Der Mord auf der Reiflingbauernalm

Am 12. Juni 1924 wurde auf der Reiflingbauernalm die erst 15 jährigen Anna Kerschbaumsteiner ermordet.

Für die „Halterin“ Anna Kerschbaumsteiner, die gemeinsam mit der „Schwoagerin“ Aloisia Auer die Alm bewirtschaftete, war es der erste Almsommer.
An jenen 12. Juni war Aloisia Auer beim Viehzählen am Wiesenschopf beschäftigt. Ein Juchaza hinunter zur Alm blieb unbeantwortet. Die Schwaogerin dachte, dass Anna wohl beim Ausmisten beim Trempl sein wird.
Aloisia geht währenddessen ihrer Arbeit nach. Sie stellt an diesen kalten Morgen fest, dass die Tiere vollständig sind. Bettelnde Kälber werden noch mit Salz verwöhnt und getätschelt. Der unbeantwortete Juchaza lässt ihr keine Ruhe und sie begibt sich wieder zurück zur Alm. Unterwegs vernimmt sie einen Schrei. Allerdings ordnet sie diesen nicht als solchen ein und sie denkt, „Ein komischer Vogel war das“. Gleich ein weiterer Schrei. Jetzt realisiert Aloisia erst, dass dieser Schrei von Anna stammt. Sie kann aus der Ferne nichts erkennen. Womöglich hatte Anna einen Unfall mit einer Kuh, auch ein Schlangenbiss eines Bergstutzen wäre möglich. Unzählige Gedanken gehen der Loisl fast gleichzeitig durch den Kopf. Jetzt ist es Still - gefährlich Still. Das ist kein gutes Zeichen. Immer schneller stolpert sie den Almhütten entgegen. Im Stall findet sie die Anna nicht, schnell zur Hütte, die Tür ist angelehnt. Sofort erblickt sie das ganze Ausmaß der Tragödie. Mit weit aufgerissenen Augen liegt Anna vor dem Herd. Überall ist Blut – bis auf die Wand hinauf.

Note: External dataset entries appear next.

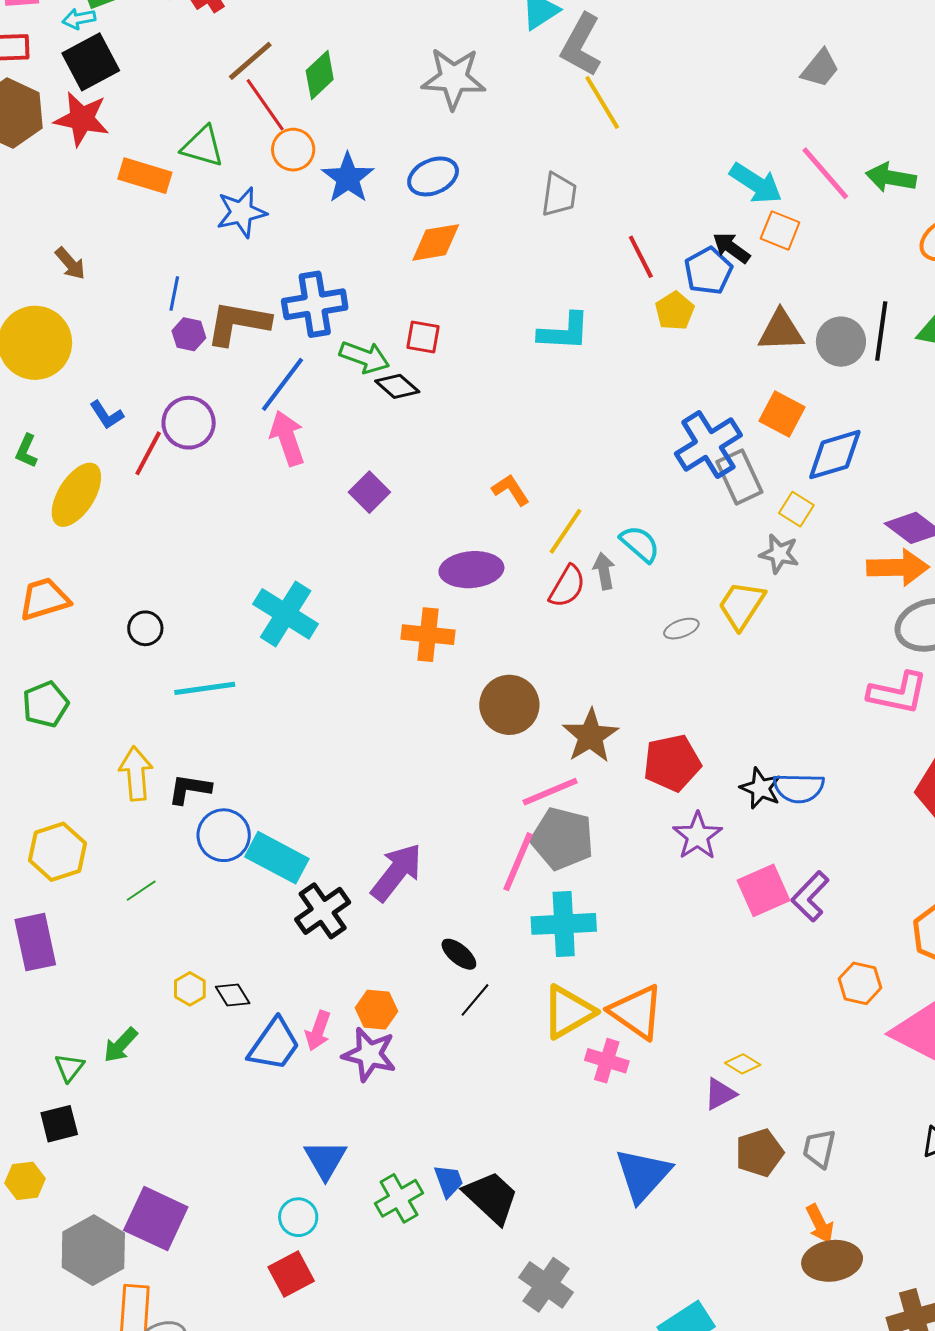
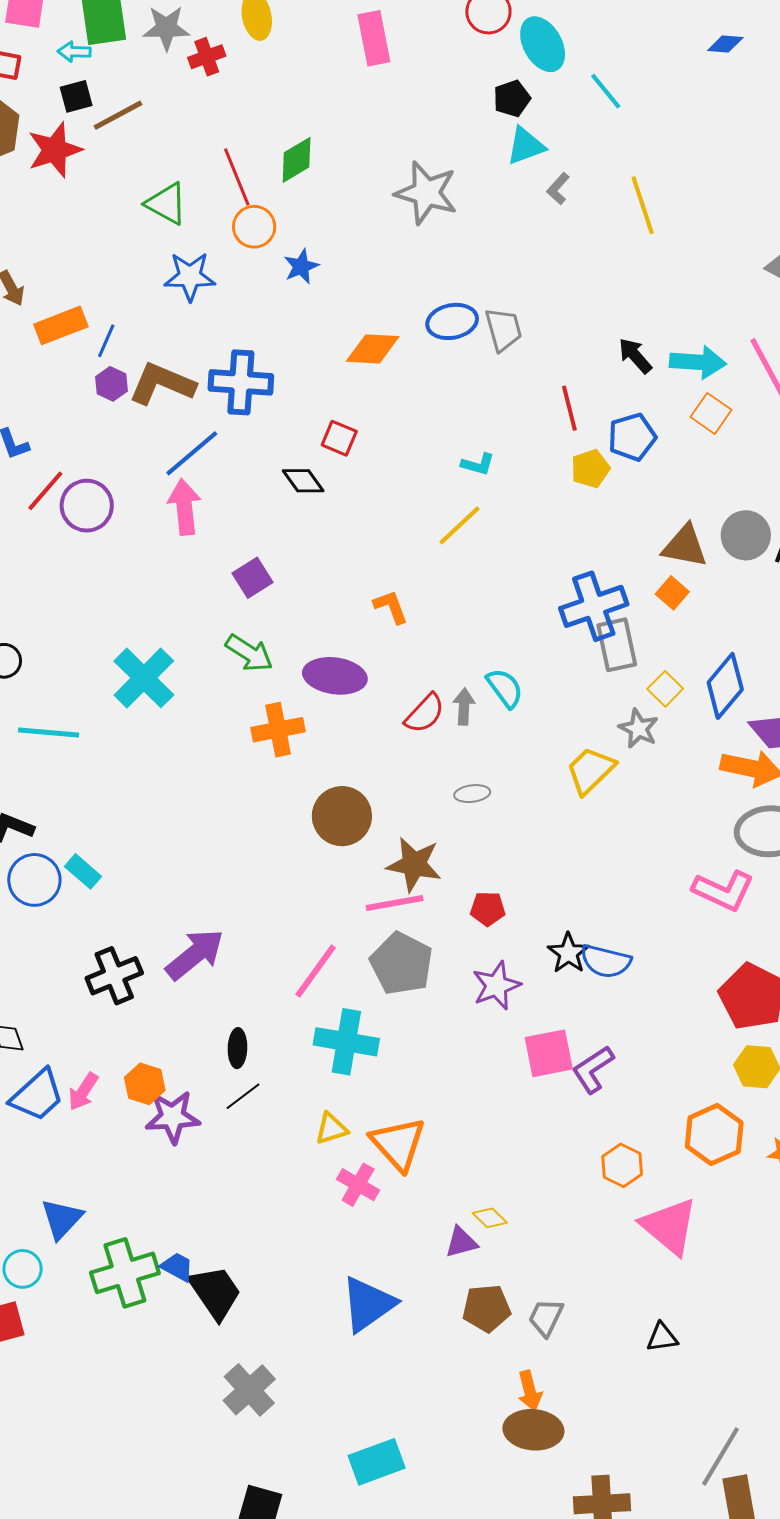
gray L-shape: (581, 45) -> (558, 189), size x0.5
brown line: (250, 61) -> (118, 115), moved
black square: (91, 62) -> (76, 96), size x0.6
yellow line: (602, 102) -> (643, 205), moved
red star: (82, 119) -> (55, 150), turned 30
orange rectangle: (145, 176) -> (61, 325), moved, turned -51
blue ellipse: (433, 176) -> (452, 321), moved
blue star: (348, 178) -> (301, 266), size x0.7
cyan arrow: (756, 183) -> (698, 362), turned -42
gray trapezoid: (559, 195) -> (503, 330), turned -36
black arrow: (731, 248) -> (635, 356), moved
brown triangle: (781, 331) -> (685, 546), moved
cyan L-shape: (564, 332) -> (478, 464), size x0.6
green arrow: (365, 357) -> (249, 653), moved
orange square: (782, 414) -> (672, 593), size x0.7
purple circle: (189, 423) -> (87, 506), moved
blue diamond: (835, 455) -> (725, 686), moved, turned -46
yellow line: (565, 531) -> (459, 525), moved
gray ellipse: (681, 629) -> (472, 794), moved
orange cross: (428, 635) -> (278, 730), turned -30
brown star: (590, 736) -> (414, 864), turned 30
red pentagon: (672, 763) -> (488, 909), size x0.6
pink line: (550, 792) -> (395, 903), moved
gray pentagon: (562, 839) -> (401, 964), moved
cyan rectangle: (277, 858) -> (83, 871), moved, size x0.6
black ellipse: (459, 954) -> (237, 1048), turned 39
yellow triangle: (568, 1012) -> (331, 1129), size x0.6
purple star: (369, 1054) -> (173, 1117), moved, turned -30
blue trapezoid: (449, 1181) -> (177, 1267), turned -54
green cross: (399, 1198) -> (125, 1273), size x1.4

Nach dem Bericht der Gendarmerie handelte es sich um ein Sexualdelikt. Sie stellen zwei Messerstiche und eine aufgeschnittene Kehle fest. Die Schwoagerin Aloisia Auer gibt den Diebstahl von 13 Eiern, 5 Kilo Butter, einem Renken Selchfleisch und 2 Laib Brot zu Protokoll. Ein Jäger, welcher in der Nähe war, bezeugte, dass er eine, sich auffällig verhaltende Person beobachtet hat. Diese Person trug nach den Aussagen des Waidmannes einen grauen Gummimantel. Sofort vermutete man, dass es sich bei diesen Verdächtigen um einen am 3. Juni 1924 aus der Strafanstalt Garsten entflohenen 30 Jährigen Häftling, der wegen Diebstahl einsaß, handelt.

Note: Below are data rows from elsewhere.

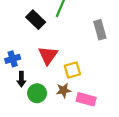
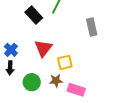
blue cross: (13, 59) -> (11, 50), turned -32
black arrow: (21, 79) -> (10, 68), moved

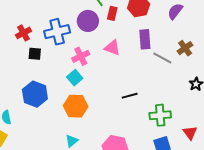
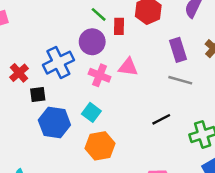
purple rectangle: (145, 39) -> (178, 50), moved
pink cross: (81, 56) -> (100, 75), moved, turned -30
gray line: (162, 58) -> (180, 80), moved
blue hexagon: (35, 94) -> (54, 123), moved

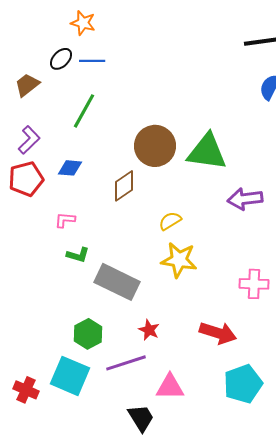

Nach weiteren Befragungen erinnerte sich die Loisl an einen Verehrer von Anna, der sie seit mehreren Wochen immer wieder auf der Alm besuchte. Diese Besuche waren der Aloisia nicht Recht. Sie konnte auch der Gendarmerie den Namen des Verehrers nennen. Es handelte sich um einen gewissen Vinzenz Schachner aus dem salzburgischen Uttendorf. Schachner war als Holzknecht bei der Holzbringungs Seilbahn Weißwasser - Kleinreifling beschäftigt.
Die Gendarmen fanden bei einer Vernehmung des Tatverdächtigen in seinem Rucksack noch den Selchfleischrenken und konnten damit den Mörder überführen.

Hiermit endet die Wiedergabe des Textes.